▸ **RINGKASAN TUGAS**
Dalam kutipan tentang tasbih makhluk, apa hasilnya jika hidrogen dipadukan dengan oksigen dengan perbandingan dua berbanding satu?

▸ **KUTIPAN PILIHAN**
━━━━━━━━━━━━━━━━
Allah SWT merahasiakan bentuk tasbih makhluk lainnya yang ada di langit dan di bumi tentu ada rahasia yang tersembunyi di balik itu semua. Lalu pernahkah kita mencoba untuk meneliti dan merenungkan bertasbihnya makhluk itu? Apakah bertasbihnya makhluk mengeluarkan suara seperti yang manusia lakukan? Jika kita mengacu kepada makhluk yang memiliki suara, katakan seekor burung cucak rawa, apakah  suaranya yang merdu menunjukkan itu adalah bentuk bertasbihnya burung cucak rawa kepada Allah SWT? Bisa saja suara burung cucak rawa yang merdu bukanlah bentuk bertasbihnya burung cucak rawa. Namun yang menunjukkan bentuk bertasbihnya burung cucak rawa melalui isi yang terkandung di dalam suara burung cucak rawa dan inilah yang manusia tidak pernah ketahui.  

 

Lalu apakah hanya dari sisi suara saja suatu makhluk dapat dikatakan telah bertasbih kepada Allah SWT? Suara memang bisa saja dijadikan sebuah indikator bahwa suatu makhluk telah melakukan prosesi bertasbih kepada Allah SWT. Namun hal itu bukanlah satu-satunya tolak ukur dari bertasbihnya makhluk. Bisa saja, tolak ukur dari bertasbihnya makhluk ditinjau dari aspek adanya keteraturan melalui patuh dan taatnya bumi, bulan, matahari serta bintang yang beredar di dalam orbitnya masing masing. Bisa saja, tolak ukur dari bertasbihnya makhluk ditinjau dari aspek patuhnya lebah hanya mencari makanan yang baik baik dan memberikan sesuatu yang baik-baik kepada umat manusia. Demikian pula dengan lalat yang hanya suka dengan yang buruk-buruk sehingga lalat selalu memberikan keburukan dan menyebarkan bibit penyakit.

 

Bisa saja, tolak ukur dari bertasbihnya tumbuhan atau pepohonan yang mengambil yang buruk-buruk, dalam hal ini “carbon dioksida”, lalu diprosesnya saat malam hari lalu melepaskan  “oksigen” pada pagi hari yang dibutuhkan oleh manusia. Bisa saja, tolak ukur dari sesuatu benda atau dzat tertentu yang dipadukan dalam ukuran tertentu, sehingga menjadi sebuah benda atau dzat tertentu. Dalam hal ini katakan, jika Hidrogen dipadukan dengan Oksigen dengan perbandingan dua berbanding satu, menjadi H2O, atau disebut juga dengan air. Dan masih banyak lagi bentuk bentuk bertasbihnya makhluk yang lainnya yang memang kita tidak pernah tahu bentuknya.
━━━━━━━━━━━━━━━━
▸ **BAGIAN DATA**
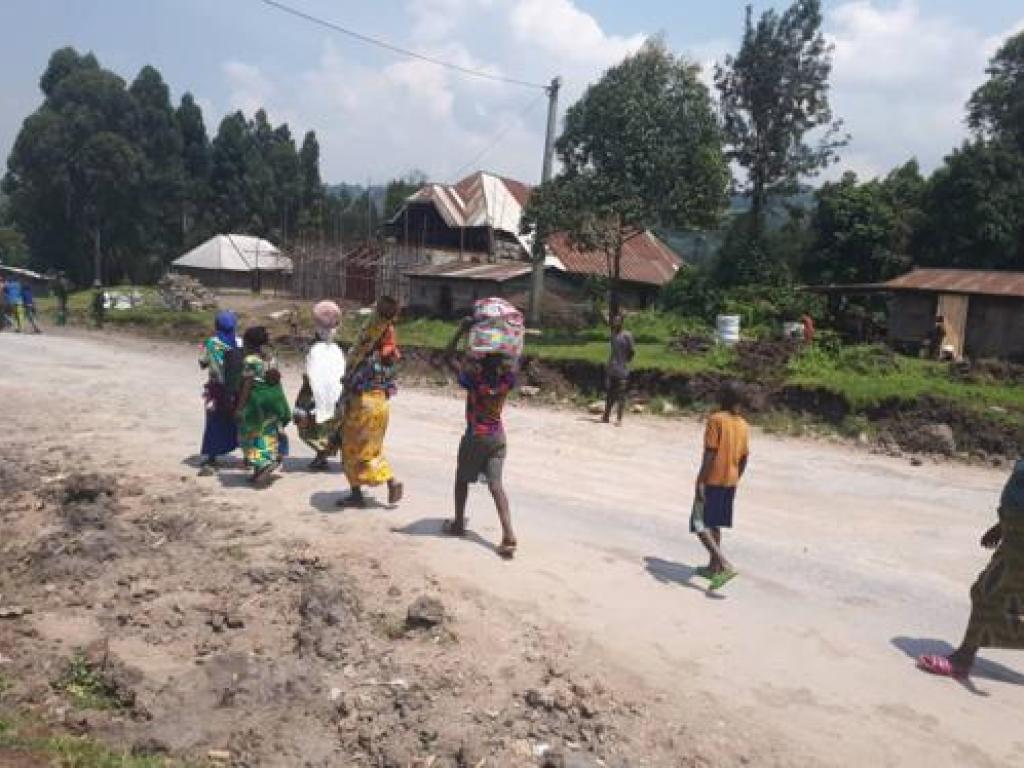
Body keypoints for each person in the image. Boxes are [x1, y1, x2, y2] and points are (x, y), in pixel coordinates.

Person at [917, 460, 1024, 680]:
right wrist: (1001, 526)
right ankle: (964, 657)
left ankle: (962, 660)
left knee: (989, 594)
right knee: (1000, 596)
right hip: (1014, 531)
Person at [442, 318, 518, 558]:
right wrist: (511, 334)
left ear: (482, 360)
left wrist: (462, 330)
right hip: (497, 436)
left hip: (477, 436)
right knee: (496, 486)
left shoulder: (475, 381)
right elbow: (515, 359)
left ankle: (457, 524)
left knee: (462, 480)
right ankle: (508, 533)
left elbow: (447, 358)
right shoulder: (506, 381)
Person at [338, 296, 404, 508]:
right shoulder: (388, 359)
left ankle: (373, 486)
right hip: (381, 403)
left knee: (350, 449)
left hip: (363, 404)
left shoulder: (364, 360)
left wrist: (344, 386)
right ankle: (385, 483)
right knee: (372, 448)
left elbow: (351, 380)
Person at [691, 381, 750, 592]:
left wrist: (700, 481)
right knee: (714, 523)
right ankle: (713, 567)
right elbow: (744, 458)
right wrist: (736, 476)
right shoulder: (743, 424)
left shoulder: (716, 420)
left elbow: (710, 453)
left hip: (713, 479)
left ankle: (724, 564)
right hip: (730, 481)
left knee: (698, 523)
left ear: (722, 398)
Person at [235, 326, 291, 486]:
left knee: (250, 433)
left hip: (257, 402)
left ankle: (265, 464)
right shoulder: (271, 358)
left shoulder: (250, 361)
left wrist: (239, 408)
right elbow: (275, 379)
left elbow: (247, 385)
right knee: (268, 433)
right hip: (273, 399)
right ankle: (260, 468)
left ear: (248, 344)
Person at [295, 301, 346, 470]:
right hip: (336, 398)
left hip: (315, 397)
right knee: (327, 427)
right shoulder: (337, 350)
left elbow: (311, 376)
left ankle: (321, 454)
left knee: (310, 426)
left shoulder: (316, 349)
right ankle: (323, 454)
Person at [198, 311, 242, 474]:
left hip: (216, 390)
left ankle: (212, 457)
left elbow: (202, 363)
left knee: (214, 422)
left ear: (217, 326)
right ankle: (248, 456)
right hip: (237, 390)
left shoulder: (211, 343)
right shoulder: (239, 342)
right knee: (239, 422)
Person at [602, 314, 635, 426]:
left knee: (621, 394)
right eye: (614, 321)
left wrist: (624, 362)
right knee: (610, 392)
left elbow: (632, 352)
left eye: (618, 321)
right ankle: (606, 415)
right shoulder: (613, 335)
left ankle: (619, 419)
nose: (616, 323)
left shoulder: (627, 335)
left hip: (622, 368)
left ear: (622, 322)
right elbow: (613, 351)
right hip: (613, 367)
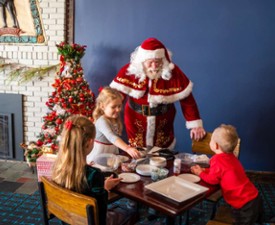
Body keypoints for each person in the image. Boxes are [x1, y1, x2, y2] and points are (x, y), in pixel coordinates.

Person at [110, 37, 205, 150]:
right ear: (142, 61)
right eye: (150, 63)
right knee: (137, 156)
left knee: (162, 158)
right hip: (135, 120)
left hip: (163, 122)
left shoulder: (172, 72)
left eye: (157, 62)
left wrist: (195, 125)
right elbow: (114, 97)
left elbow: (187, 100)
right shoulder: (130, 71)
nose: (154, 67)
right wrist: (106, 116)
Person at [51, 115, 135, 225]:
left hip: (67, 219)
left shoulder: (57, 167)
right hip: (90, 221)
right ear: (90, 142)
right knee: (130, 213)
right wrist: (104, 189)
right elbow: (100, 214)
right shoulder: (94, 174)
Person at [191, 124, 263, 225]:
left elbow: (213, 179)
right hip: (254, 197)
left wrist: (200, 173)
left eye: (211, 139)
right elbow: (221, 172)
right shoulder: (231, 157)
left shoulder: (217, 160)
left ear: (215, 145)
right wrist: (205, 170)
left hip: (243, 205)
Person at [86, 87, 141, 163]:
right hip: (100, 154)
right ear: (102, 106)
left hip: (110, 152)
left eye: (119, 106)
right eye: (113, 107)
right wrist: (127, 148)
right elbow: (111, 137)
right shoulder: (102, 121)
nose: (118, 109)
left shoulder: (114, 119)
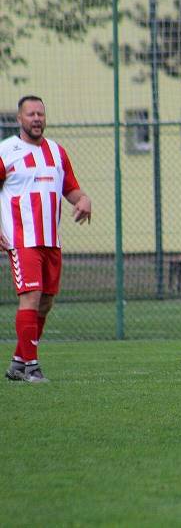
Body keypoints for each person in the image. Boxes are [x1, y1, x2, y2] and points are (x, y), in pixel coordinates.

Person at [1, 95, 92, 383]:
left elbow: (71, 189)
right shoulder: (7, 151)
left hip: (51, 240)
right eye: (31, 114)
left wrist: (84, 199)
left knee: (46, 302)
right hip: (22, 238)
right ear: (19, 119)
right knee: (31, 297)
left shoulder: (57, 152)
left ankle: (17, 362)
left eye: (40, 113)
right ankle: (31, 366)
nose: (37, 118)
━━━━━━━━━━━━━━━━
▸ **JAWABAN TERTULIS**
H2O, yang disebut juga air.